Following Rizal’s death the Philippines came under US control, initially as a colony and then later as a Commonwealth associated with the US, a period that saw the revolutionary struggle continue unabated. Spanish became the chosen language of early 20th century writers and poets as a simple act of defiance against the US, with notable authors such as Epifanio de los Reyes, Claro Recto, Vicente Sotto, Teodoro Kalaw amongst them.

By the beginning of World War 2 English had become the preferred language of literature. The Japanese invasion and occupation saw a brief flirtation with writing in Tagalog since Japanese forces were suspicious that Philippine spies would use English to pass secret messages to US forces. Whilst writing in Tagalog has always been considered true Philippine literature and poetry it has always been seen as somehow local, and not intended for foreign audiences.
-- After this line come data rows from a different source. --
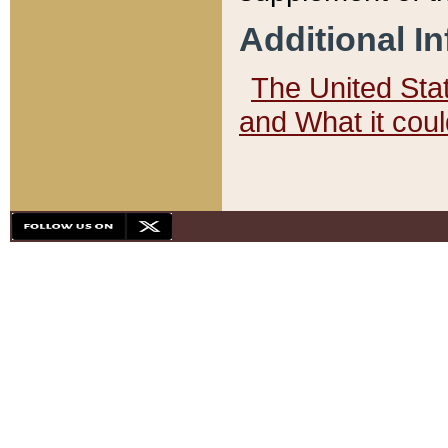
Additional I
The United State
and What it cou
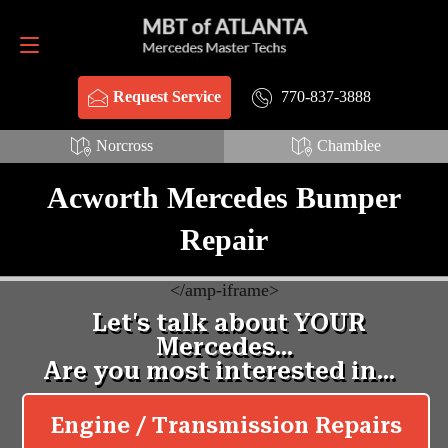
Request Service
770-837-3888
770-837-3888
Request Service
Norcross
Chamblee
Acworth Mercedes Bumper
Repair
<
/amp-iframe>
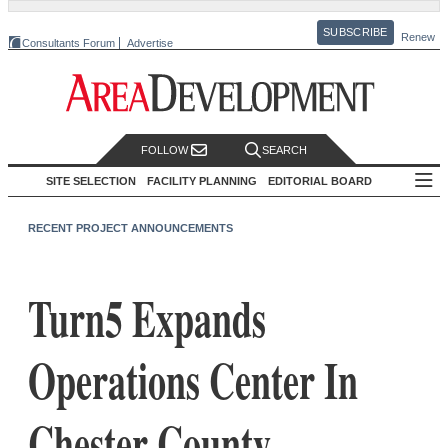
SUBSCRIBE
Renew
Consultants Forum
Advertise
FOLLOW
SEARCH
SITE SELECTION
FACILITY PLANNING
EDITORIAL BOARD
RECENT PROJECT ANNOUNCEMENTS
Turn5 Expands
Operations Center In
Chester County,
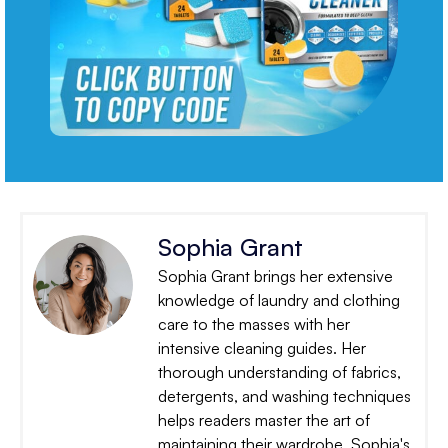
Sophia Grant
Sophia Grant brings her extensive
knowledge of laundry and clothing
care to the masses with her
intensive cleaning guides. Her
thorough understanding of fabrics,
detergents, and washing techniques
helps readers master the art of
maintaining their wardrobe. Sophia's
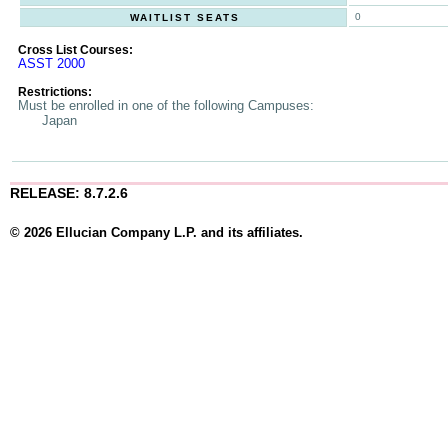
0
WAITLIST SEATS
Cross List Courses:
ASST 2000
Restrictions:
Must be enrolled in one of the following Campuses:
Japan
RELEASE: 8.7.2.6
© 2026 Ellucian Company L.P. and its affiliates.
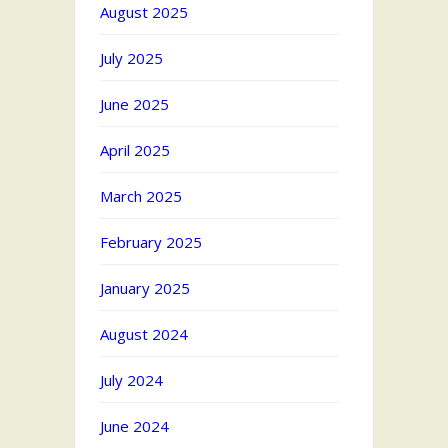
August 2025
July 2025
June 2025
April 2025
March 2025
February 2025
January 2025
August 2024
July 2024
June 2024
By way of contrast, writing in English has allowed Philippine authors to expand their horizons and have their writing published in a global market, in which many have excelled, to the extent that short story writing and poetry is a major cultural export from the Philippines. Whilst professional writing in the Philippines is nowhere near as advanced as other English speaking nations, several awards are offered annually that recognize excellence, including the Republic Cultural Heritage Awards, the Pro Patris Awards for Literature, and the National Artist Awards.

Contemporary and late 20th century writers who have gained critical acclaim include Resil Mojares, Alfred Yuson, Jose Dalisay, Ian Casocot, Cirilo Bautista, Marjorie Evasco.